Prince Ferdinand Viktor Albert Meinrad of Hohenzollern-Sigmaringen was born in Sigmaringen in southwestern Germany. The name was later shortened simply to Hohenzollern after the extinction of the Hohenzollern-Hechingen branch in 1869. The princes of Hohenzollern-Sigmaringen had ruled the principality until 1850, when it was annexed to Prussia.

Ferdinand I was the son of Leopold, Prince of Hohenzollern-Sigmaringen, and his wife, Infanta Antónia of Portugal (1845–1913), daughter of Queen Maria II of Portugal and Prince Ferdinand of Saxe-Coburg and Gotha, heir to the Hungarian magnates of Koháry on his mother's side. He pursued higher studies in Germany, attending the University of Leipzig and the School of Political Science and Economics at the University of Tübingen, graduating from Leipzig in 1889.

— Work order —
Could you continue the passage on Ferdinand I's family and education from where it stops? The items after this passage come from a separate source.

— Entries provided —

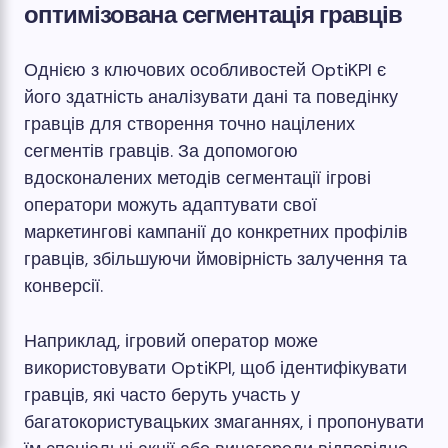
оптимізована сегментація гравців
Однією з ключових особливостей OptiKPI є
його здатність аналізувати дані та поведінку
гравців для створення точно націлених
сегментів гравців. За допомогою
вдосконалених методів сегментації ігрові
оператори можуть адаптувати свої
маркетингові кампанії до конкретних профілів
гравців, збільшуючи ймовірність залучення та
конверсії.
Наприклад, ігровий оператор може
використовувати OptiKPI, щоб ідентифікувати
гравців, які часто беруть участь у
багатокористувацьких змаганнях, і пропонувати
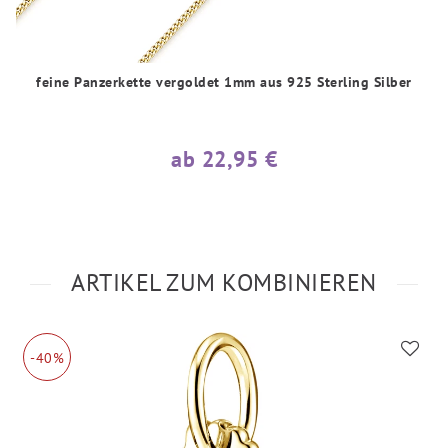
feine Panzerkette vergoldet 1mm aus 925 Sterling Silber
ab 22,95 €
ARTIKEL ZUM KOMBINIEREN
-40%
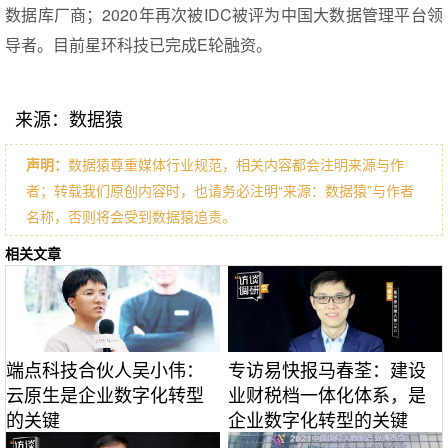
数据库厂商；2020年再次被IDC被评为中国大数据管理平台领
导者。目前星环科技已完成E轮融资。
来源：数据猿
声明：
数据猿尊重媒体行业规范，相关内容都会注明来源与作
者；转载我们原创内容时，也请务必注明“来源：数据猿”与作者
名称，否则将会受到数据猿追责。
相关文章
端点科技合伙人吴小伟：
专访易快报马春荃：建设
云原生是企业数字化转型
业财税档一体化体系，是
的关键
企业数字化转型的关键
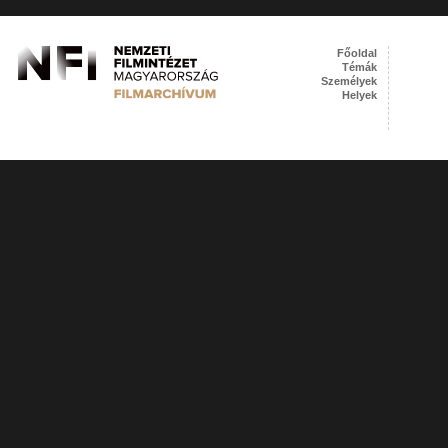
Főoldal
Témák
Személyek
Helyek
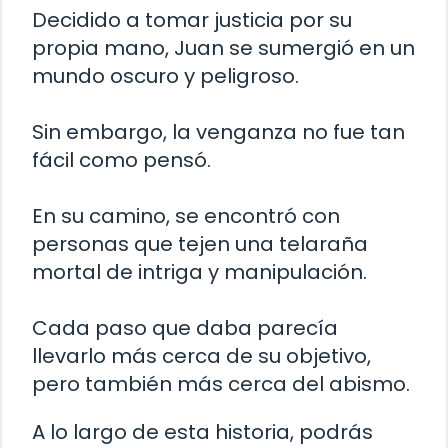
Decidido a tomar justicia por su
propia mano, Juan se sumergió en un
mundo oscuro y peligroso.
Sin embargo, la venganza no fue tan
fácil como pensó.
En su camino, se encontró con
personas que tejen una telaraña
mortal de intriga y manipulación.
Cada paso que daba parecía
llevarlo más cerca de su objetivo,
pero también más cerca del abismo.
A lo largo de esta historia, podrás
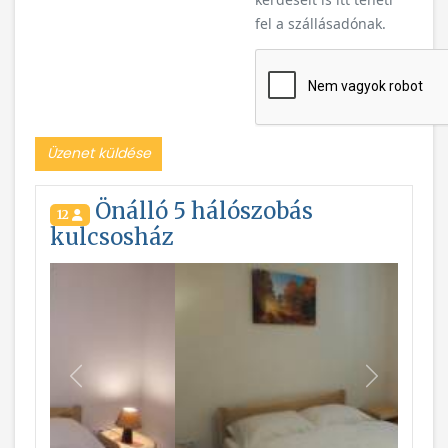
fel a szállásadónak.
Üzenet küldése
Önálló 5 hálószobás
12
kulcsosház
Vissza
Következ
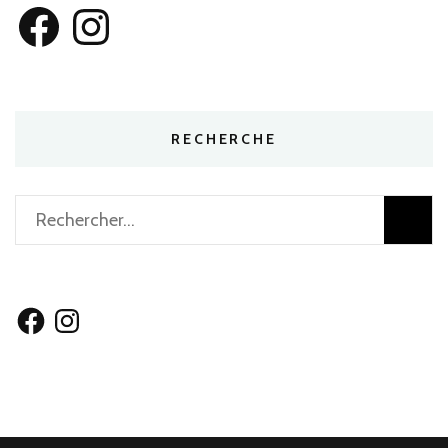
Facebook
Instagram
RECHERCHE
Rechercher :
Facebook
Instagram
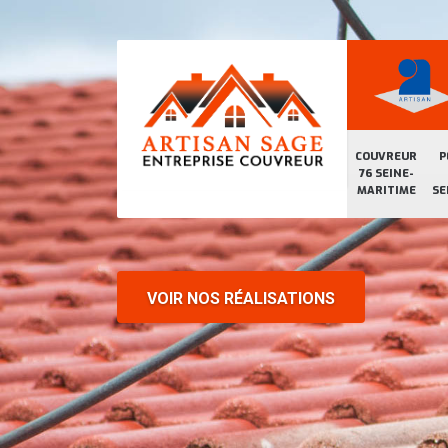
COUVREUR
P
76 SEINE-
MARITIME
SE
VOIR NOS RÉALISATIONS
...
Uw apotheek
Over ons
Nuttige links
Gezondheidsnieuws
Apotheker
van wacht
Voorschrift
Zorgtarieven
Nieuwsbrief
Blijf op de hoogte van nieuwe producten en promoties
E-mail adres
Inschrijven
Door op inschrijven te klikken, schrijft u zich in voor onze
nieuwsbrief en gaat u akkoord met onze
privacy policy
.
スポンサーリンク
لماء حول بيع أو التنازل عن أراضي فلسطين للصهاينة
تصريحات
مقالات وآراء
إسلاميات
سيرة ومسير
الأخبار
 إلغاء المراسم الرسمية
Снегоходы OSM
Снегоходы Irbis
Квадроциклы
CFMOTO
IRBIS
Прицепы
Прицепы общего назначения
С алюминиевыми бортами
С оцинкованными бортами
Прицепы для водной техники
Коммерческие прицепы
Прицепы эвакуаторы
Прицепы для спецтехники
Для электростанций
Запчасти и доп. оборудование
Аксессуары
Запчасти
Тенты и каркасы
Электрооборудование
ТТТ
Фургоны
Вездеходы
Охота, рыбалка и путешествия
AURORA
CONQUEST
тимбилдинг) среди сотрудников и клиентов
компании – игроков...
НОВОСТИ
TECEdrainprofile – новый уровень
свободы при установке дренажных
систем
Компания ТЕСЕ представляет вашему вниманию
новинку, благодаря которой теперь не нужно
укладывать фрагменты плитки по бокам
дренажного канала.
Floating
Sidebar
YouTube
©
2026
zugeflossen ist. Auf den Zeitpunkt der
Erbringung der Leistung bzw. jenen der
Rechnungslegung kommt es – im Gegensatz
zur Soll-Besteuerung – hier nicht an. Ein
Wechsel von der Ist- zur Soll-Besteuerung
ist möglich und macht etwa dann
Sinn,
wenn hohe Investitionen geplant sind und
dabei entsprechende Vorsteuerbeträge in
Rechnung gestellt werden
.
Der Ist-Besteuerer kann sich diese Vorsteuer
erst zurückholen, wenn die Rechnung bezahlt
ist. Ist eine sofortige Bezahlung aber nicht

— Reply to the task —
Following the renunciations, first of his father in 1880 and then of his elder brother Prince Wilhelm of Hohenzollern-Sigmaringen in 1886, young Ferdinand became the heir-presumptive to the throne of his childless uncle, King Carol I of Romania, who reigned until his death in October 1914. In 1889, the Romanian parliament recognized Ferdinand as a prince of Romania. The Romanian government did not require his conversion to Eastern Orthodoxy from Catholicism, as was the common practice prior to this date, thus allowing him to continue with his born creed, but it was required that his children be raised Orthodox, the state religion of Romania. For agreeing to this, Ferdinand was excommunicated from the Catholic Church, although this was later lifted.

Ferdinand's mother's first cousin Tsar Ferdinand I of Bulgaria sat on the throne of the neighbouring Bulgaria beginning in 1887, and was to become the greatest opponent of the kingdom of his Romanian cousins. The neighboring Emperor Francis Joseph, monarch of Austria-Hungary and as such, ruler of Transylvania, was Ferdinand's grandmother's first cousin.

Ferdinand, a complete stranger in his new home, started to get close to one of Queen Elisabeth's ladies in waiting, Elena Văcărescu. Elisabeth, the Queen consort of Romania, very close to Elena herself, encouraged the romance.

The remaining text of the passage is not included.